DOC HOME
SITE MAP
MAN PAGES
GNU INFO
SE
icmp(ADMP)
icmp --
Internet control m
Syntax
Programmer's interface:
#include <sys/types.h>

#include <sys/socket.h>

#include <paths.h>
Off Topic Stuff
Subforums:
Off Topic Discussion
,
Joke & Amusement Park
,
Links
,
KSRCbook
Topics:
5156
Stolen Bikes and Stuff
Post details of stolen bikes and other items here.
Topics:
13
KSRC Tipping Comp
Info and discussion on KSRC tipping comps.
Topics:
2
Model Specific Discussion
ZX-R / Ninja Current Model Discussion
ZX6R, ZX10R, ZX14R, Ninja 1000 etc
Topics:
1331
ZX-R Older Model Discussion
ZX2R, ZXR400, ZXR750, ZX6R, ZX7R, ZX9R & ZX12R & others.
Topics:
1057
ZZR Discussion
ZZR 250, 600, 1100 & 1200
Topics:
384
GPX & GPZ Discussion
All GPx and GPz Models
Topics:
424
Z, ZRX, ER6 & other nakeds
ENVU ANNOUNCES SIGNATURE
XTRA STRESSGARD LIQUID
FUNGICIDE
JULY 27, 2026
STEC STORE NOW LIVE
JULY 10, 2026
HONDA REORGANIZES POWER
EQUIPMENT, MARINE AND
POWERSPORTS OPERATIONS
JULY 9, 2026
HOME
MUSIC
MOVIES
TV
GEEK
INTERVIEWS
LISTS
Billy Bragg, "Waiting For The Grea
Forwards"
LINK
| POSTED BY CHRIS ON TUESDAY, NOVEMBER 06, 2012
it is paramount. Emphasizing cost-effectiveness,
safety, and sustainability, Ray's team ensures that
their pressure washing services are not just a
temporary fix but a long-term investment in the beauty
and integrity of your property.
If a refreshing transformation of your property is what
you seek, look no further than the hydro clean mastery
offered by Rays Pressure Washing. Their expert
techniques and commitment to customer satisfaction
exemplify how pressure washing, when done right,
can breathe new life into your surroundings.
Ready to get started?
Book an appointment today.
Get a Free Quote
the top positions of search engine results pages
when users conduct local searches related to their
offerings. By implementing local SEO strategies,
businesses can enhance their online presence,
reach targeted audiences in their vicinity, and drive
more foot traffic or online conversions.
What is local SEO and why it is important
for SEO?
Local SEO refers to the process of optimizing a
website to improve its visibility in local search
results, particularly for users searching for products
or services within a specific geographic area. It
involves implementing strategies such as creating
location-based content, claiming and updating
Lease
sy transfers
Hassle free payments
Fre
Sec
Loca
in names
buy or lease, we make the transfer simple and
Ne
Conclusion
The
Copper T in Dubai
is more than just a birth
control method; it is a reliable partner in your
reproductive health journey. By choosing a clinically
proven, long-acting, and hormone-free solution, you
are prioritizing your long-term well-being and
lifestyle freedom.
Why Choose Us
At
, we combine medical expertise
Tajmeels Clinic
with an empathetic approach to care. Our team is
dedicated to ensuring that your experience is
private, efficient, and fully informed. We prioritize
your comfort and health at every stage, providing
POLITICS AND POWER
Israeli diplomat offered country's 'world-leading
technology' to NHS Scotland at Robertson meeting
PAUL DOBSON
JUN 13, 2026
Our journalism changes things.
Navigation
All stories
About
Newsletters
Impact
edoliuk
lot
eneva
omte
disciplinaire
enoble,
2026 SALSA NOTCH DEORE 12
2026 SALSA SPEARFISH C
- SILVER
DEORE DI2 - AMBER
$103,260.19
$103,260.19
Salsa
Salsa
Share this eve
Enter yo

##############################

» **Exercise**: Looking at the entries above, can you reproduce exactly the lines from the one that holds "ZX6R, ZX10R, ZX14R, Ninja 1000 etc" through the one that holds "their pressure washing", and only those?

» **Solution below**:
ZX6R, ZX10R, ZX14R, Ninja 1000 etc
Topics:
1331
ZX-R Older Model Discussion
ZX2R, ZXR400, ZXR750, ZX6R, ZX7R, ZX9R & ZX12R & others.
Topics:
1057
ZZR Discussion
ZZR 250, 600, 1100 & 1200
Topics:
384
GPX & GPZ Discussion
All GPx and GPz Models
Topics:
424
Z, ZRX, ER6 & other nakeds
ENVU ANNOUNCES SIGNATURE
XTRA STRESSGARD LIQUID
FUNGICIDE
JULY 27, 2026
STEC STORE NOW LIVE
JULY 10, 2026
HONDA REORGANIZES POWER
EQUIPMENT, MARINE AND
POWERSPORTS OPERATIONS
JULY 9, 2026
HOME
MUSIC
MOVIES
TV
GEEK
INTERVIEWS
LISTS
Billy Bragg, "Waiting For The Grea
Forwards"
LINK
| POSTED BY CHRIS ON TUESDAY, NOVEMBER 06, 2012
it is paramount. Emphasizing cost-effectiveness,
safety, and sustainability, Ray's team ensures that
their pressure washing services are not just a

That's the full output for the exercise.